(BRIEF): Return each record word for word and omit the pictures.

[Extracted records]

|---|

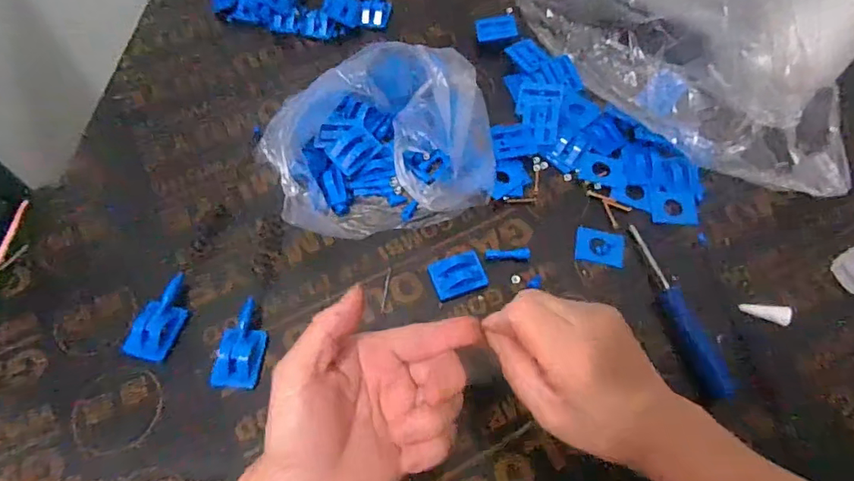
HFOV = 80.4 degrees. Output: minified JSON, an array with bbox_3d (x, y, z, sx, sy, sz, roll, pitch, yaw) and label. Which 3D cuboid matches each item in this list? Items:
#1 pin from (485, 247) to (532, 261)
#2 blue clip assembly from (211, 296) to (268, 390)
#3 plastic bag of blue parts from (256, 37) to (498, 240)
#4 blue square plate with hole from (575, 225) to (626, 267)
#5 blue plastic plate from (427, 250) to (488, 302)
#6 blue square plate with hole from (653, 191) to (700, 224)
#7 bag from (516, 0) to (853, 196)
[{"bbox_3d":[0.071,0.012,0.441,0.039,0.004,0.012,-3,62,-1],"label":"pin"},{"bbox_3d":[-0.143,0.080,0.393,0.035,0.015,0.066,4,62,2],"label":"blue clip assembly"},{"bbox_3d":[-0.037,-0.107,0.459,0.196,0.083,0.181,-11,62,-6],"label":"plastic bag of blue parts"},{"bbox_3d":[0.153,0.005,0.445,0.040,0.004,0.035,13,62,7],"label":"blue square plate with hole"},{"bbox_3d":[0.026,0.030,0.429,0.045,0.009,0.033,-18,63,-10],"label":"blue plastic plate"},{"bbox_3d":[0.229,-0.031,0.468,0.041,0.008,0.031,2,61,1],"label":"blue square plate with hole"},{"bbox_3d":[0.322,-0.244,0.527,0.311,0.098,0.397,-29,65,-15],"label":"bag"}]

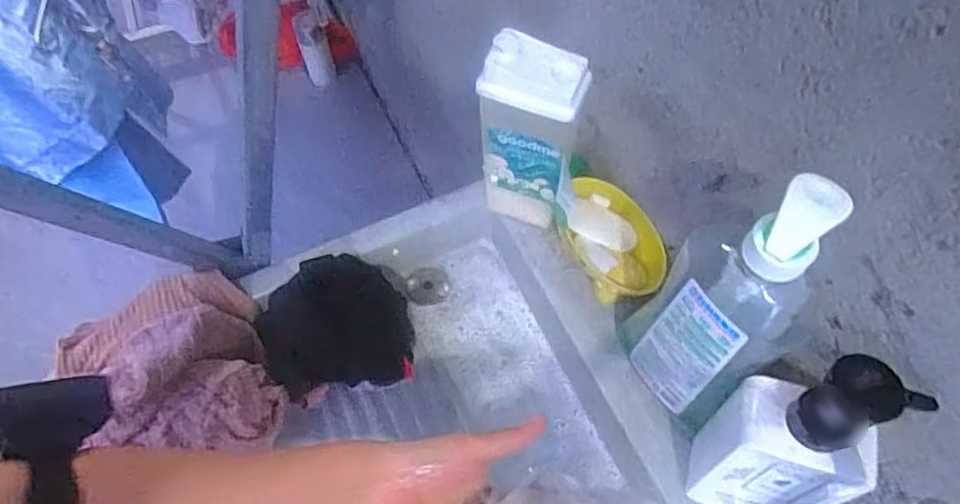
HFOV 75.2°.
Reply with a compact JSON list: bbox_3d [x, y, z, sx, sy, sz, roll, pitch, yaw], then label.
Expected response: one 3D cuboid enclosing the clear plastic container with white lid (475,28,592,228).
[{"bbox_3d":[0.048,-0.091,0.534,0.084,0.192,0.053,21,64,11],"label":"clear plastic container with white lid"}]

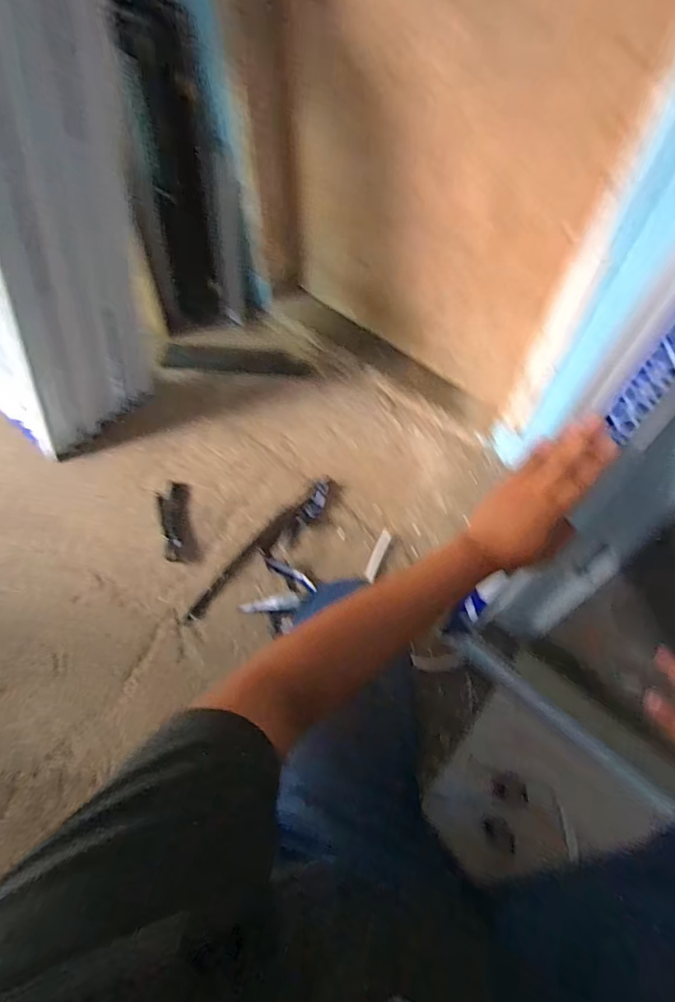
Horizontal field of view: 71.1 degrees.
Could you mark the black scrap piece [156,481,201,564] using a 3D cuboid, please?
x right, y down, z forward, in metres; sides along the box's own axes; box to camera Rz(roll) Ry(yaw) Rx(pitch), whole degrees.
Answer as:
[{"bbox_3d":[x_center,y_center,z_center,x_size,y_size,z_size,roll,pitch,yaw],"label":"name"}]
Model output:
[{"bbox_3d":[-0.340,0.047,1.004,0.069,0.014,0.184,-14,63,-7],"label":"black scrap piece"}]

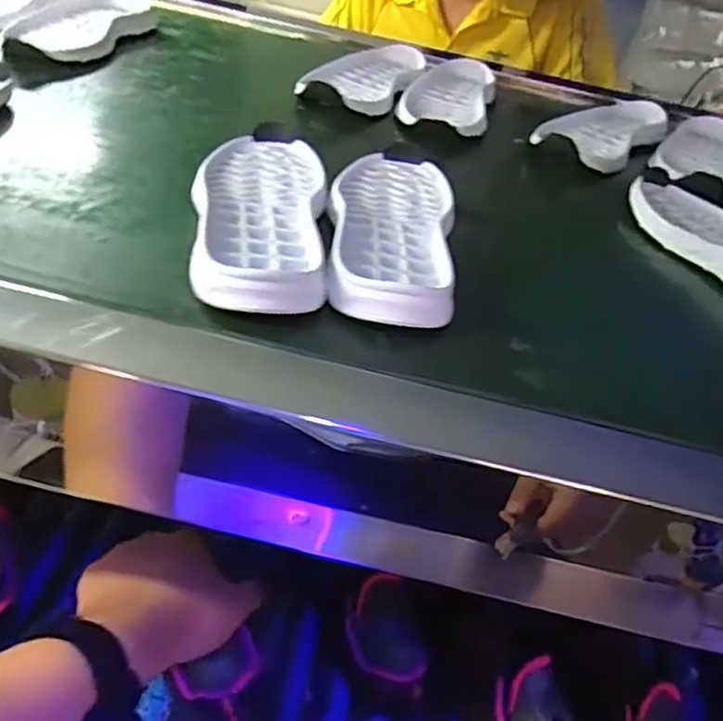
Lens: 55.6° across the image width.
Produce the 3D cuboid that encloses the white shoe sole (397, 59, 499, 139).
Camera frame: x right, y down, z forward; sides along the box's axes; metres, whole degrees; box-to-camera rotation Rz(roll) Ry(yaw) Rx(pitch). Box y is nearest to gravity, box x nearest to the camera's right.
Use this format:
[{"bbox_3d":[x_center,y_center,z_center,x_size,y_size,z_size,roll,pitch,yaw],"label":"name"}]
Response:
[{"bbox_3d":[0.094,-0.275,0.704,0.083,0.022,0.230,9,37,12],"label":"white shoe sole"}]

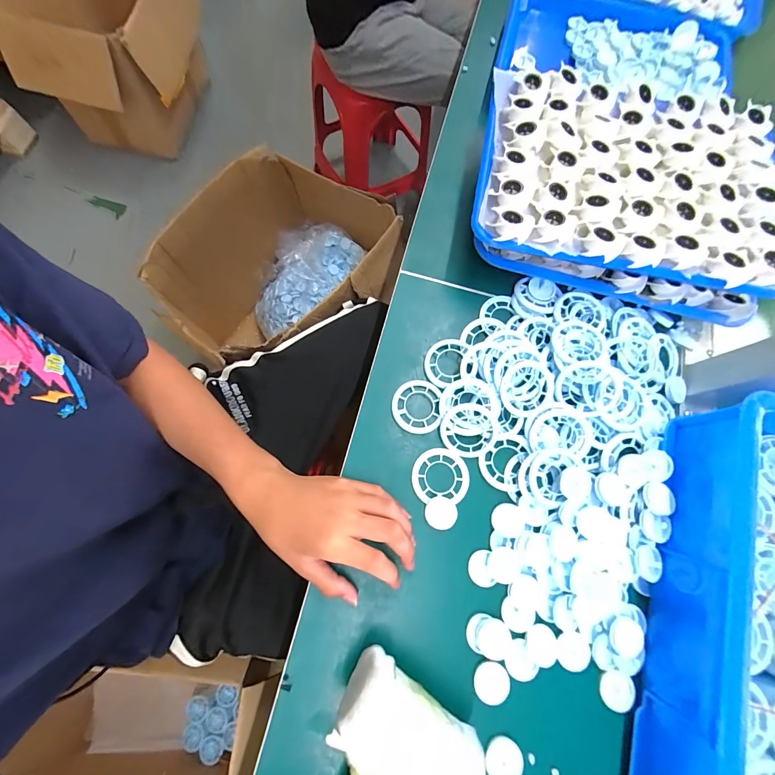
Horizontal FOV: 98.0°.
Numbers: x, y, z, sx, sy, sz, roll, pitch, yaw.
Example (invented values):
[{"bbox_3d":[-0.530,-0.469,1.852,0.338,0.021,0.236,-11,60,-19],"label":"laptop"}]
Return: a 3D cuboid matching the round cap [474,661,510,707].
[{"bbox_3d":[0.094,0.266,0.302,0.031,0.004,0.033,0,76,0],"label":"round cap"}]

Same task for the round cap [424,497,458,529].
[{"bbox_3d":[0.053,0.125,0.335,0.030,0.004,0.030,0,76,0],"label":"round cap"}]

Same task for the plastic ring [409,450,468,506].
[{"bbox_3d":[0.055,0.091,0.347,0.058,0.005,0.053,0,76,0],"label":"plastic ring"}]

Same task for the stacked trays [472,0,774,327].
[{"bbox_3d":[0.265,-0.223,0.396,0.315,0.080,0.235,12,77,3],"label":"stacked trays"}]

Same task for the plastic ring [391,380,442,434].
[{"bbox_3d":[0.031,0.021,0.363,0.052,0.006,0.056,3,76,1],"label":"plastic ring"}]

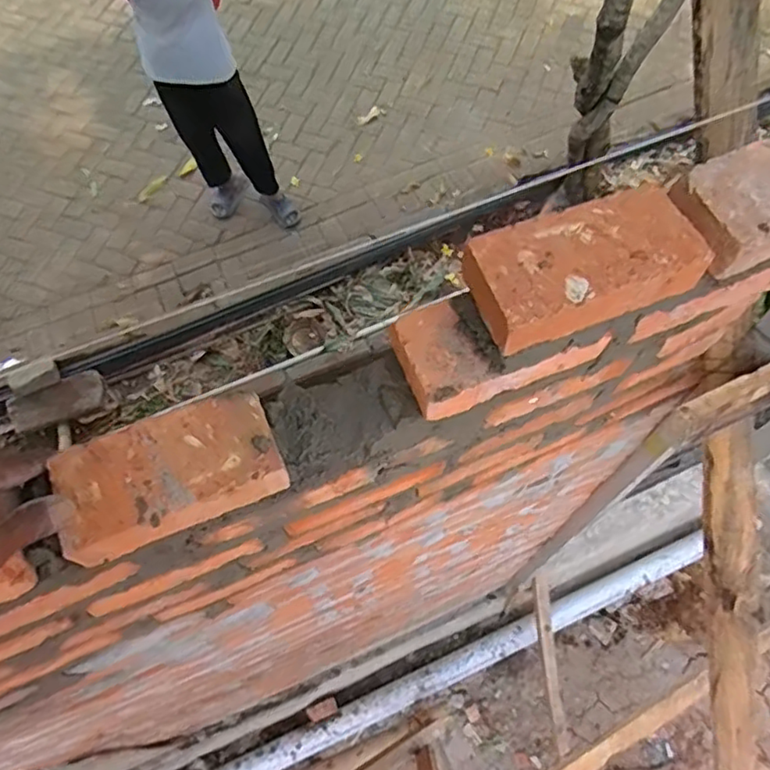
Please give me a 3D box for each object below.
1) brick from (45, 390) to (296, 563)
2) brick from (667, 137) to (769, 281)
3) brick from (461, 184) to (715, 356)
[{"bbox_3d":[-0.154,0.063,0.451,0.149,0.044,0.073,-22,65,-10],"label":"brick"},{"bbox_3d":[0.274,-0.136,0.473,0.097,0.037,0.078,-21,65,-9],"label":"brick"},{"bbox_3d":[0.137,-0.085,0.449,0.167,0.040,0.078,-20,65,-9],"label":"brick"}]

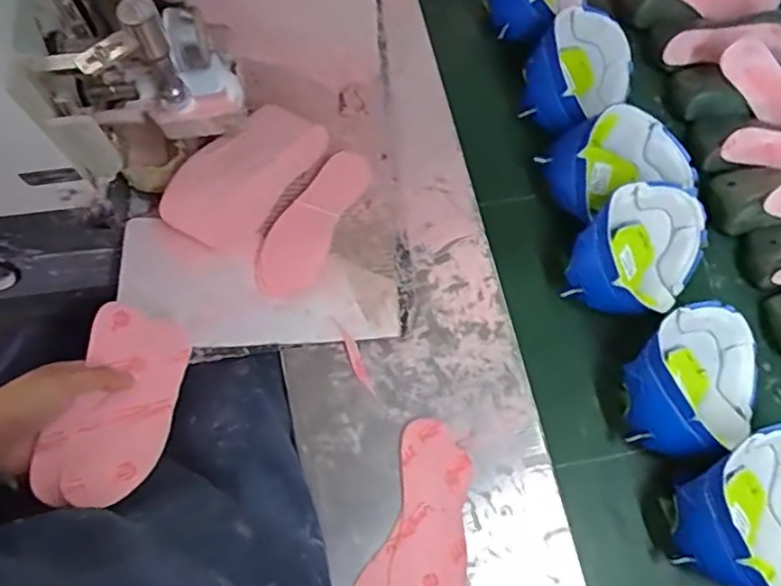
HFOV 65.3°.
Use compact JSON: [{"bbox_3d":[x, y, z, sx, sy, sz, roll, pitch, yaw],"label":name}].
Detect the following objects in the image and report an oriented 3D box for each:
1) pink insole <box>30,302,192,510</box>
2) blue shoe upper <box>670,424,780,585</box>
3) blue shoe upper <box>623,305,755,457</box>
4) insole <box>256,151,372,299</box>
[{"bbox_3d":[-0.228,0.094,0.518,0.085,0.010,0.170,20,56,-20],"label":"pink insole"},{"bbox_3d":[0.339,0.189,0.556,0.131,0.077,0.174,33,77,9],"label":"blue shoe upper"},{"bbox_3d":[0.305,0.080,0.598,0.165,0.071,0.128,-22,76,-6],"label":"blue shoe upper"},{"bbox_3d":[-0.083,-0.077,0.653,0.067,0.013,0.180,28,77,8],"label":"insole"}]

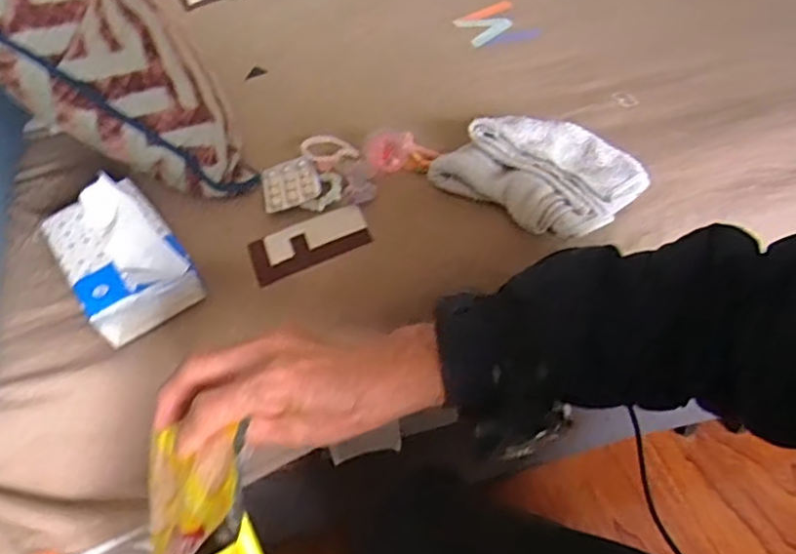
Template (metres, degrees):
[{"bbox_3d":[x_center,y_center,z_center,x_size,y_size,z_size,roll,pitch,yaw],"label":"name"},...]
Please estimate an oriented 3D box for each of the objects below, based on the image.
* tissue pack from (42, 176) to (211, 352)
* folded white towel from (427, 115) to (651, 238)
[{"bbox_3d":[-0.248,-0.017,0.583,0.096,0.063,0.137,-31,52,-21],"label":"tissue pack"},{"bbox_3d":[0.143,-0.106,0.651,0.171,0.042,0.130,30,57,28],"label":"folded white towel"}]

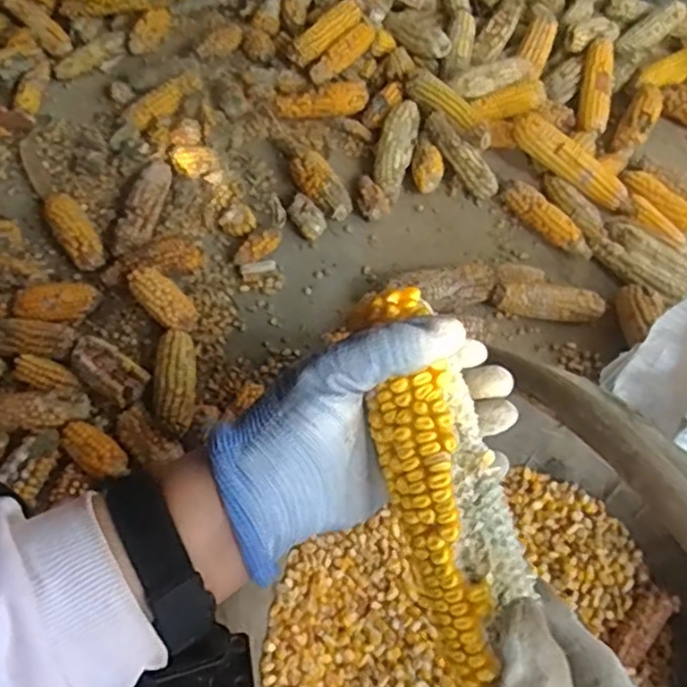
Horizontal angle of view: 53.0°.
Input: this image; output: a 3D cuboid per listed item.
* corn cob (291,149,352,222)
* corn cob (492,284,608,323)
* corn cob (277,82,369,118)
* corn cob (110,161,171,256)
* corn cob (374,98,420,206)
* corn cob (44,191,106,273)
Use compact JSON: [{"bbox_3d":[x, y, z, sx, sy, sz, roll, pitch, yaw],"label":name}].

|---|

(RESULT BELOW):
HFOV = 80.4 degrees. Output: minified JSON, an array with bbox_3d (x, y, z, sx, sy, sz, roll, pitch, yaw) and label. Which 3D cuboid matches each item in this list? Items:
#1 pin from (485, 247) to (532, 261)
#2 blue clip assembly from (211, 296) to (268, 390)
#3 plastic bag of blue parts from (256, 37) to (498, 240)
#4 blue square plate with hole from (575, 225) to (626, 267)
#5 blue plastic plate from (427, 250) to (488, 302)
#6 blue square plate with hole from (653, 191) to (700, 224)
#7 bag from (516, 0) to (853, 196)
[{"bbox_3d":[0.071,0.012,0.441,0.039,0.004,0.012,-3,62,-1],"label":"pin"},{"bbox_3d":[-0.143,0.080,0.393,0.035,0.015,0.066,4,62,2],"label":"blue clip assembly"},{"bbox_3d":[-0.037,-0.107,0.459,0.196,0.083,0.181,-11,62,-6],"label":"plastic bag of blue parts"},{"bbox_3d":[0.153,0.005,0.445,0.040,0.004,0.035,13,62,7],"label":"blue square plate with hole"},{"bbox_3d":[0.026,0.030,0.429,0.045,0.009,0.033,-18,63,-10],"label":"blue plastic plate"},{"bbox_3d":[0.229,-0.031,0.468,0.041,0.008,0.031,2,61,1],"label":"blue square plate with hole"},{"bbox_3d":[0.322,-0.244,0.527,0.311,0.098,0.397,-29,65,-15],"label":"bag"}]

HFOV 75.2°.
Reply with a compact JSON list: bbox_3d [x, y, z, sx, sy, sz, roll, pitch, yaw], then label.
Expected response: one 3D cuboid enclosing the clear plastic container with white lid (475,28,592,228).
[{"bbox_3d":[0.048,-0.091,0.534,0.084,0.192,0.053,21,64,11],"label":"clear plastic container with white lid"}]

Horizontal field of view: 71.1 degrees.
Could you mark the black scrap piece [156,481,201,564] using a 3D cuboid, please?
x right, y down, z forward, in metres; sides along the box's own axes; box to camera Rz(roll) Ry(yaw) Rx(pitch), whole degrees.
Answer as:
[{"bbox_3d":[x_center,y_center,z_center,x_size,y_size,z_size,roll,pitch,yaw],"label":"name"}]
Model output:
[{"bbox_3d":[-0.340,0.047,1.004,0.069,0.014,0.184,-14,63,-7],"label":"black scrap piece"}]

Lens: 55.6° across the image width.
Produce the 3D cuboid that encloses the white shoe sole (397, 59, 499, 139).
Camera frame: x right, y down, z forward; sides along the box's axes; metres, whole degrees; box-to-camera rotation Rz(roll) Ry(yaw) Rx(pitch). Box y is nearest to gravity, box x nearest to the camera's right.
Use this format:
[{"bbox_3d":[x_center,y_center,z_center,x_size,y_size,z_size,roll,pitch,yaw],"label":"name"}]
Response:
[{"bbox_3d":[0.094,-0.275,0.704,0.083,0.022,0.230,9,37,12],"label":"white shoe sole"}]

Horizontal FOV: 98.0°.
Numbers: x, y, z, sx, sy, sz, roll, pitch, yaw.
Example (invented values):
[{"bbox_3d":[-0.530,-0.469,1.852,0.338,0.021,0.236,-11,60,-19],"label":"laptop"}]
Return: a 3D cuboid matching the round cap [474,661,510,707].
[{"bbox_3d":[0.094,0.266,0.302,0.031,0.004,0.033,0,76,0],"label":"round cap"}]

Same task for the round cap [424,497,458,529].
[{"bbox_3d":[0.053,0.125,0.335,0.030,0.004,0.030,0,76,0],"label":"round cap"}]

Same task for the plastic ring [409,450,468,506].
[{"bbox_3d":[0.055,0.091,0.347,0.058,0.005,0.053,0,76,0],"label":"plastic ring"}]

Same task for the stacked trays [472,0,774,327].
[{"bbox_3d":[0.265,-0.223,0.396,0.315,0.080,0.235,12,77,3],"label":"stacked trays"}]

Same task for the plastic ring [391,380,442,434].
[{"bbox_3d":[0.031,0.021,0.363,0.052,0.006,0.056,3,76,1],"label":"plastic ring"}]

Please give me a 3D box for each object below.
1) brick from (45, 390) to (296, 563)
2) brick from (667, 137) to (769, 281)
3) brick from (461, 184) to (715, 356)
[{"bbox_3d":[-0.154,0.063,0.451,0.149,0.044,0.073,-22,65,-10],"label":"brick"},{"bbox_3d":[0.274,-0.136,0.473,0.097,0.037,0.078,-21,65,-9],"label":"brick"},{"bbox_3d":[0.137,-0.085,0.449,0.167,0.040,0.078,-20,65,-9],"label":"brick"}]

HFOV 65.3°.
Use compact JSON: [{"bbox_3d":[x, y, z, sx, sy, sz, roll, pitch, yaw],"label":name}].
Detect the following objects in the image and report an oriented 3D box for each:
1) pink insole <box>30,302,192,510</box>
2) blue shoe upper <box>670,424,780,585</box>
3) blue shoe upper <box>623,305,755,457</box>
4) insole <box>256,151,372,299</box>
[{"bbox_3d":[-0.228,0.094,0.518,0.085,0.010,0.170,20,56,-20],"label":"pink insole"},{"bbox_3d":[0.339,0.189,0.556,0.131,0.077,0.174,33,77,9],"label":"blue shoe upper"},{"bbox_3d":[0.305,0.080,0.598,0.165,0.071,0.128,-22,76,-6],"label":"blue shoe upper"},{"bbox_3d":[-0.083,-0.077,0.653,0.067,0.013,0.180,28,77,8],"label":"insole"}]

Template (metres, degrees):
[{"bbox_3d":[x_center,y_center,z_center,x_size,y_size,z_size,roll,pitch,yaw],"label":"name"},...]
Please estimate an oriented 3D box for each of the objects below, based on the image.
* tissue pack from (42, 176) to (211, 352)
* folded white towel from (427, 115) to (651, 238)
[{"bbox_3d":[-0.248,-0.017,0.583,0.096,0.063,0.137,-31,52,-21],"label":"tissue pack"},{"bbox_3d":[0.143,-0.106,0.651,0.171,0.042,0.130,30,57,28],"label":"folded white towel"}]

Horizontal angle of view: 53.0°.
Input: this image; output: a 3D cuboid per listed item.
* corn cob (291,149,352,222)
* corn cob (492,284,608,323)
* corn cob (277,82,369,118)
* corn cob (110,161,171,256)
* corn cob (374,98,420,206)
* corn cob (44,191,106,273)
Use compact JSON: [{"bbox_3d":[x, y, z, sx, sy, sz, roll, pitch, yaw],"label":name}].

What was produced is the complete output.